To add to what @peerreynders and @gregvaughn have said,
Even in OOP the best way to determine abstractions (use of design patterns) was to look at the messages between objects. Regardless of if the objects were calling methods on each other and it wasn’t at all the same as a BEAM process messaging - the way to figure out how to decouple and configure dependencies was too look at the messages and the contracts between components.
The difference lies with imperative OOP-style vs actor model and how first-class messaging is. To achieve architectural goals by inverting dependencies and implement decoupled systems with imperative-OOP requires (in my opinion) more overhead and complexity. So much so that there are entire books about the design patterns! (I really like Sandi Metz’s books on OOP because there’s less emphasis on the design patterns and more on the messages). Regardless it’s more straightforward in our actor model world. Maybe messaging contracts seem scarier because we don’t have a handy book of conventions to use?

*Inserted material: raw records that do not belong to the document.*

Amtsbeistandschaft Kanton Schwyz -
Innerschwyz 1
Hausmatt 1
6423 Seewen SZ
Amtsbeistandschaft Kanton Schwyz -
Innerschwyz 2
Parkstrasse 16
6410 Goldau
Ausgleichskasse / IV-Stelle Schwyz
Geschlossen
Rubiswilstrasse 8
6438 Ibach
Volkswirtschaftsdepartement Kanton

The part of Domain Modeling Made Functional I really liked was his description of different messaging contracts between contexts. Scott broke it down into three different types (paraphrasing):
Shared Kernel: A shared module that separate bounded contexts or pieces of the system depend on. A given change requires coordination between both contexts. This entails high coupling and costs in exchange for properties like compliance and preventing breaking changes made by one team.
Consumer Driven: The downstream consumer of messages dictates how the producer must behave. If the consumer wants a change, the producer must conform to the new contract.
Producer Driven: The producer of the message controls how the consumer must behave. The consumer must comply to changes made by the producer or break.
A big shared kernel we have in the ecosystem are Ecto Changesets. Phoenix uses Ecto Changeset for Phoenix HTML. There’s a trade-off of dependencies but we get benefits of surfacing errors from changesets and reducing a lot of work. The mutual dependency is probably fine since Ecto is a well-established and stable open source project, but it’s there none-the-less.
So what the Elixir community uses (mocks / behaviours / messaging contracts) are in the same category as the gang of four pizazz but simpler because the actor model puts messages first class.